4. Code Generation (smolagents Integration)

4.1 Code Agents

Code Agents are a core feature of smolagents, enabling agents to generate and execute Python code to perform actions. This approach offers greater flexibility and efficiency compared to traditional JSON-based tool calls, reducing the number of steps required to complete tasks and improving performance on complex benchmarks.

Code Generation Process

The code generation process involves the following steps:

  1. Task Analysis: The agent analyzes the task and identifies the tools and operations required to solve it.
  2. Code Generation: The agent generates Python code to perform the identified operations.
  3. Code Execution: The generated code is executed in a secure environment (local or sandboxed).
  4. Result Handling: The results of the code execution are returned to the agent for further processing.

Example: Code Agent Workflow

+-------------------+       +-------------------+       +-------------------+
|   Task Input      | ----> |   Code Generation | ----> |   Code Execution  |
+-------------------+       +-------------------+       +-------------------+
        |                         |                         |
        v                         v                         v
+-------------------+       +-------------------+       +-------------------+
|   LLM Engine      |       |   Code Validation |       |   Result Output   |
+-------------------+       +-------------------+       +-------------------+

4.2 Tool Integration

smolagents supports integration with a wide range of tools, including web search APIs, image generation APIs, and custom APIs.
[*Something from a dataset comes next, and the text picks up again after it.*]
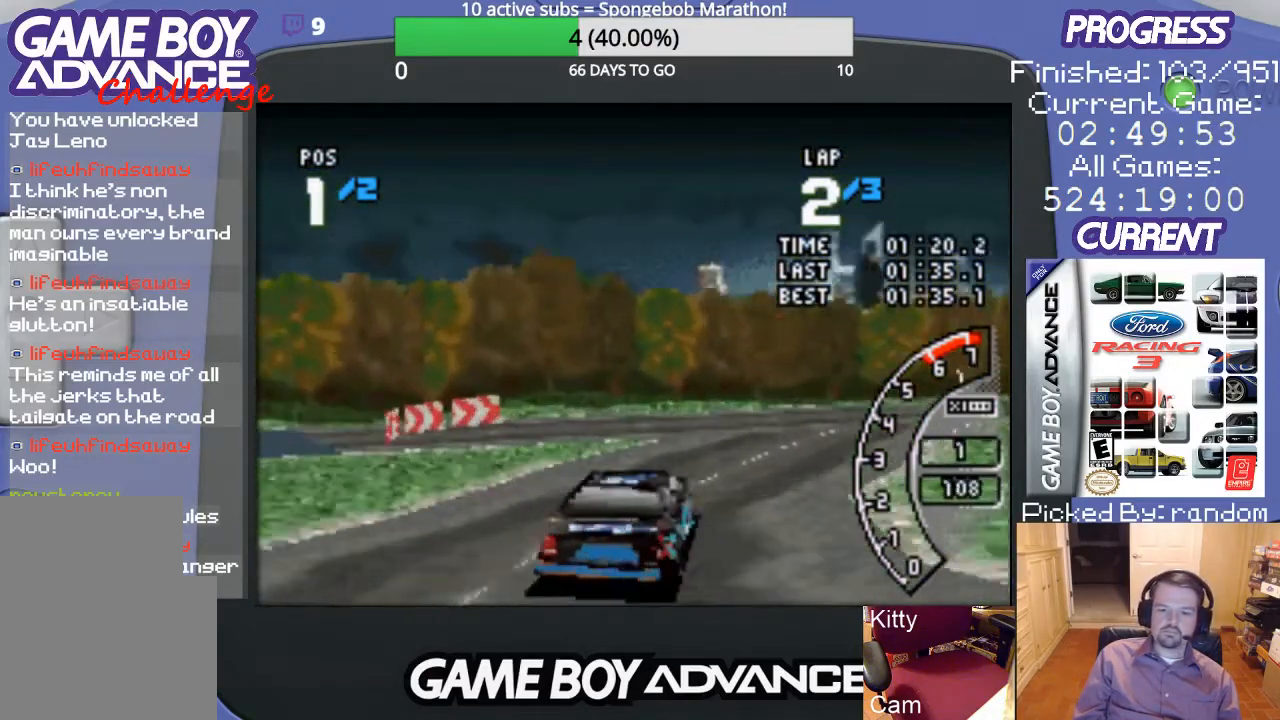
{"buttons": ["A"], "events": [[133, "DPAD_RIGHT", "up"]]}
These tools are exposed to the agent as Python functions, enabling seamless integration into generated code.

+-------------------+       +-------------------+       +-------------------+
|   Task Input      | ----> |   Tool Selection  | ----> |   Code Generation |
+-------------------+       +-------------------+       +-------------------+
        |                         |                         |
        v                         v                         v
+-------------------+       +-------------------+       +-------------------+
|   Tool Registry   |       |   Tool Execution  |       |   Result Output   |
+-------------------+       +-------------------+       +-------------------+

4.3 Security and Sandboxing

To ensure safe execution of generated code, smolagents provides security mechanisms such as restricted imports and sandboxed environments. This prevents malicious behavior and protects the host system.

Local Python Interpreter

The local interpreter executes code with restricted imports and capped operations to prevent unauthorized access to system resources.
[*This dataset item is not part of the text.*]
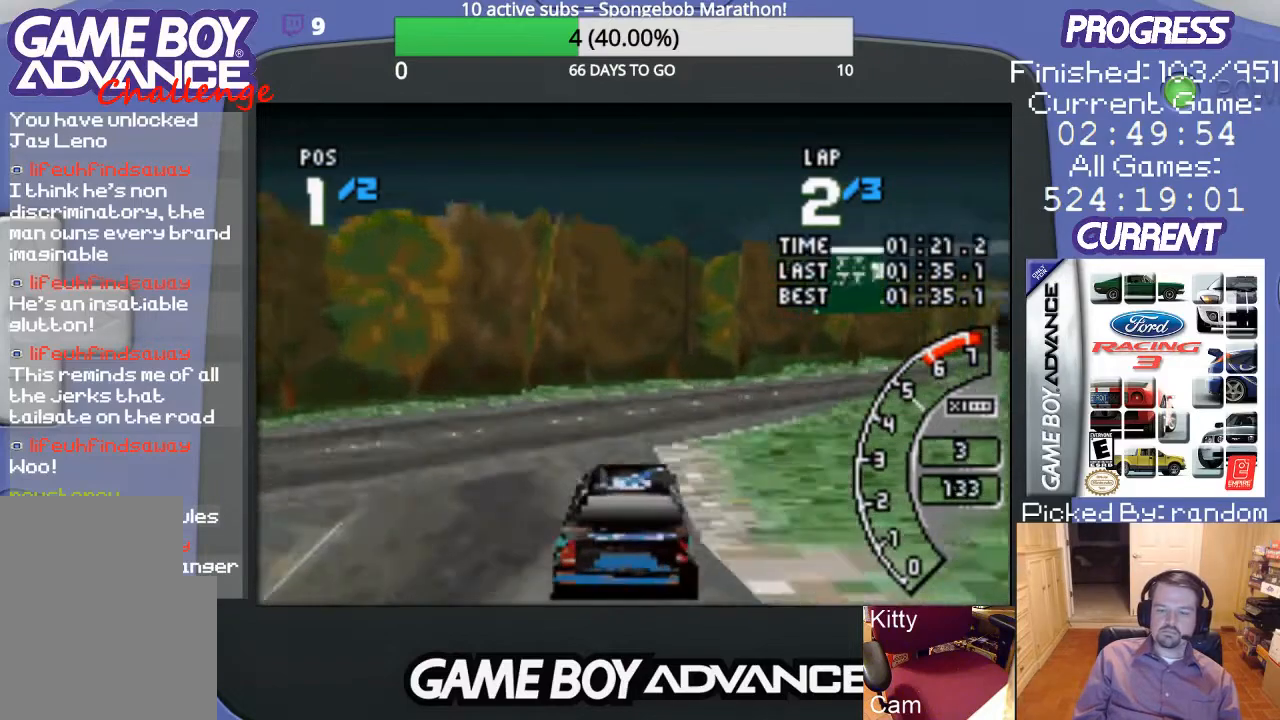
{"buttons": ["A"], "events": [[100, "A", "down"], [200, "A", "up"], [300, "A", "down"], [367, "A", "up"], [467, "A", "down"], [500, "DPAD_RIGHT", "up"]]}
Example: Restricted Imports

# Allowed imports
import math
import json

# Blocked imports
import os  # Raises SecurityError

E2B Sandbox

The E2B sandbox runs code in an isolated container, providing maximum security. This is ideal for executing untrusted code or code that requires access to external resources.

4.4 Managed Agents

smolagents supports multi-agent systems through the ManagedAgent class, enabling hierarchical coordination of agents. A manager agent can coordinate the actions of subordinate agents, each specializing in a specific sub-task.

Managed Agent Workflow

  1. Task Delegation: The manager agent delegates sub-tasks to subordinate agents.
  2. Sub-Task Execution: Each subordinate agent generates and executes code to perform its assigned sub-task.
  3. Result Aggregation: The manager agent aggregates the results from subordinate agents and returns the final output.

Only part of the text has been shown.